There were plenty of places that enjoyed having the enthusiastic seniors.

Yet, in Wapello County, the United Way's end of the program came to a grinding halt in June, 2012. This summer, after two years, it'll start up again. The United Way of Wapello County received grants of $58,100 to support senior volunteer activities from the Corporation for National and Community Service and $14,544 from the Iowa Commission on Volunteer Service.

"We're super excited [to restart] in July 2014," said Ali Wilson, Volunteer Center coordinator at the United Way of Wapello County. "The RSVP grant is an exciting opportunity for the Volunteer Center to engage skilled volunteers who will have a direct impact on the health and stability of our community.”

"The dedication of RSVP volunteers shows that service benefits not only organizations, but those who serve as well,” wrote Wendy Spencer of the federal agency Corporation for National and Community Service. “Our communities need the talents and skills of all Americans as we continue moving this nation forward."

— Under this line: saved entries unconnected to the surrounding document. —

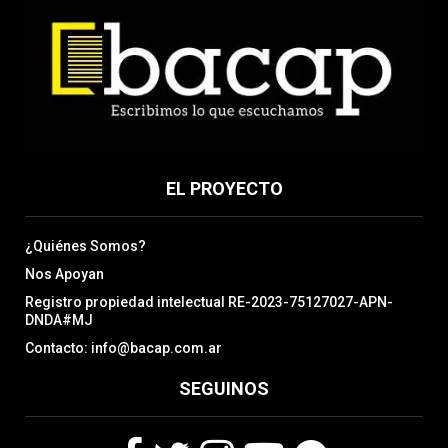
EL PROYECTO
¿Quiénes Somos?
Nos Apoyan
Registro propiedad intelectual RE-2023-75127027-APN-
DNDA#MJ
Contacto: info@bacap.com.ar
SEGUINOS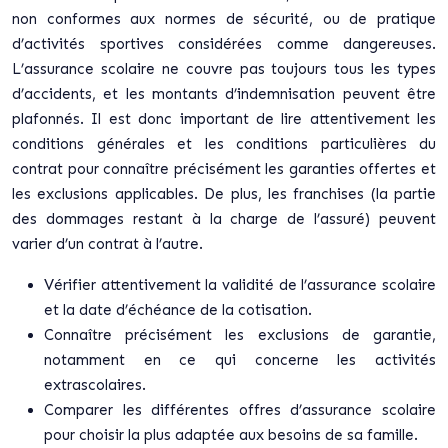
non conformes aux normes de sécurité, ou de pratique
d’activités sportives considérées comme dangereuses.
L’assurance scolaire ne couvre pas toujours tous les types
d’accidents, et les montants d’indemnisation peuvent être
plafonnés. Il est donc important de lire attentivement les
conditions générales et les conditions particulières du
contrat pour connaître précisément les garanties offertes et
les exclusions applicables. De plus, les franchises (la partie
des dommages restant à la charge de l’assuré) peuvent
varier d’un contrat à l’autre.
Vérifier attentivement la validité de l’assurance scolaire
et la date d’échéance de la cotisation.
Connaître précisément les exclusions de garantie,
notamment en ce qui concerne les activités
extrascolaires.
Comparer les différentes offres d’assurance scolaire
pour choisir la plus adaptée aux besoins de sa famille.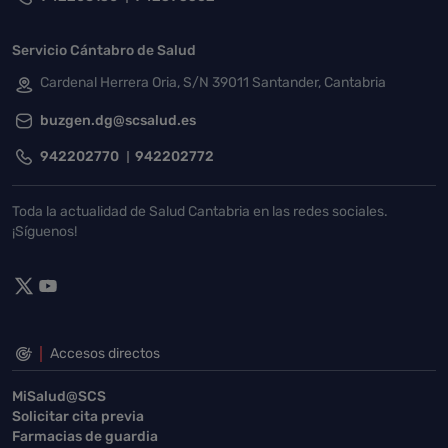
Servicio Cántabro de Salud
Cardenal Herrera Oria, S/N 39011 Santander, Cantabria
buzgen.dg@scsalud.es
942202770
942202772
Toda la actualidad de Salud Cantabria en las redes sociales.
¡Síguenos!
Accesos directos
MiSalud@SCS
Solicitar cita previa
Farmacias de guardia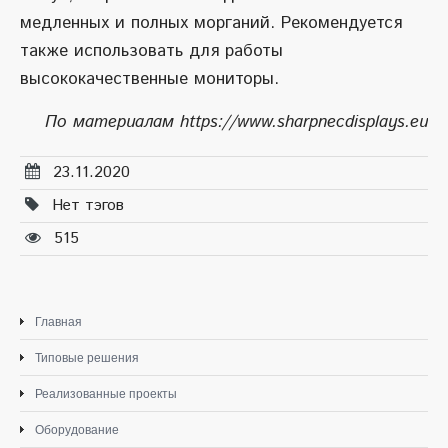
медленных и полных морганий. Рекомендуется
также использовать для работы
высококачественные мониторы.
По материалам https://www.sharpnecdisplays.eu
23.11.2020
Нет тэгов
515
Главная
Типовые решения
Реализованные проекты
Оборудование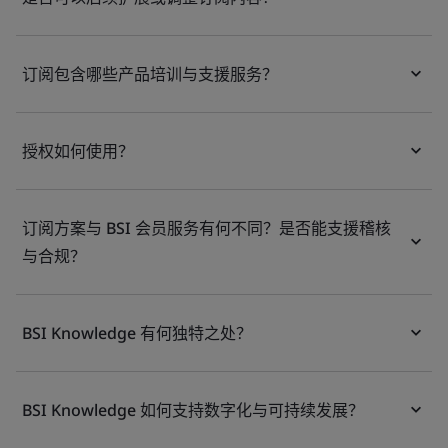
订阅包含哪些产品培训与支援服务？
授权如何使用？
订阅方案与 BSI 会员服务有何不同？是否能支援稽核
与合规？
BSI Knowledge 有何独特之处？
BSI Knowledge 如何支持数字化与可持续发展？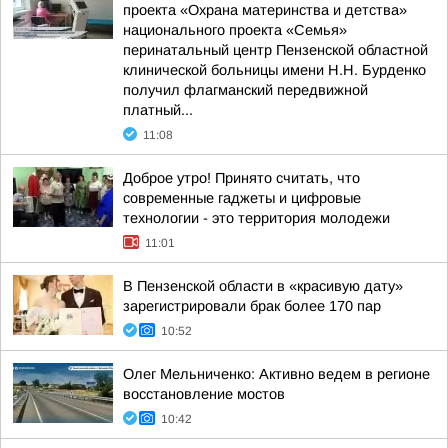
проекта «Охрана материнства и детства»
национального проекта «Семья»
перинатальный центр Пензенской областной
клинической больницы имени Н.Н. Бурденко
получил флагманский передвижной
платный...
11:08
Доброе утро! Принято считать, что
современные гаджеты и цифровые
технологии - это территория молодежи
11:01
В Пензенской области в «красивую дату»
зарегистрировали брак более 170 пар
10:52
Олег Мельниченко: Активно ведем в регионе
восстановление мостов
10:42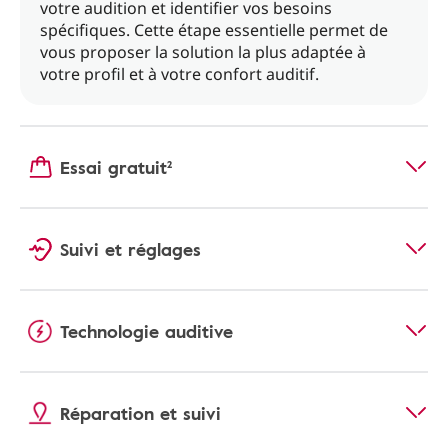
votre audition et identifier vos besoins
spécifiques. Cette étape essentielle permet de
vous proposer la solution la plus adaptée à
votre profil et à votre confort auditif.
Essai gratuit²
Suivi et réglages
Technologie auditive
Réparation et suivi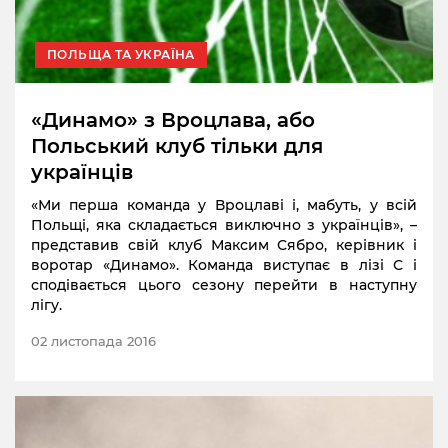
ПОЛЬЩА ТА УКРАЇНА
«Динамо» з Вроцлава, або
Польський клуб тільки для
українців
«Ми перша команда у Вроцлаві і, мабуть, у всій
Польщі, яка складається виключно з українців», –
представив свій клуб Максим Сябро, керівник і
воротар «Динамо». Команда виступає в лізі С і
сподівається цього сезону перейти в наступну
лігу.
02 листопада 2016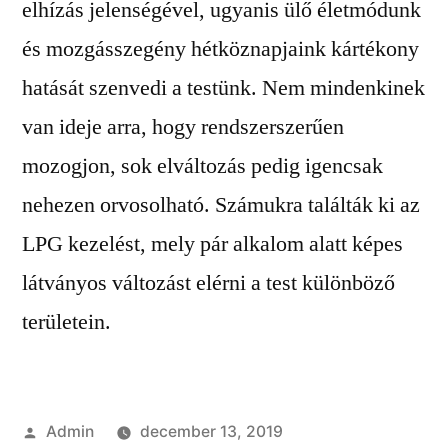
elhízás jelenségével, ugyanis ülő életmódunk
és mozgásszegény hétköznapjaink kártékony
hatását szenvedi a testünk. Nem mindenkinek
van ideje arra, hogy rendszerszerűen
mozogjon, sok elváltozás pedig igencsak
nehezen orvosolható. Számukra találták ki az
LPG kezelést, mely pár alkalom alatt képes
látványos változást elérni a test különböző
területein.
Szerző:
Admin
december 13, 2019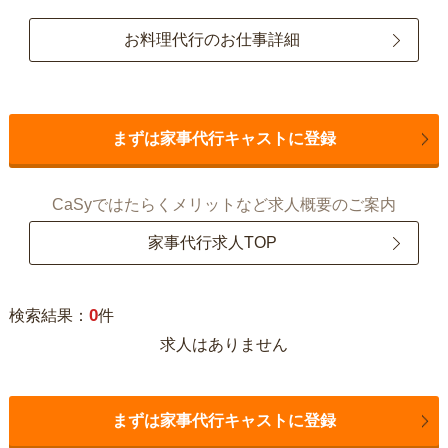
お料理代行のお仕事詳細
まずは家事代行キャストに登録
CaSyではたらくメリットなど求人概要のご案内
家事代行求人TOP
0
検索結果：
件
求人はありません
まずは家事代行キャストに登録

This funding will restore retired volunteers programming for Wapello, Monroe and Jefferson counties, the United Way says. The $72,644 in new funding for RSVP should help: Funding is needed, in part, to reimburse retirees 55 and older for gas used going to and from service positions, and to give them a small stipend to assist them financially.

Wilson said the program will look quite a bit different than the old model. A release from the United Way says federal focus areas for the grant include serving at food banks, maintaining community and neighborhood gardens and assisting with income tax preparation.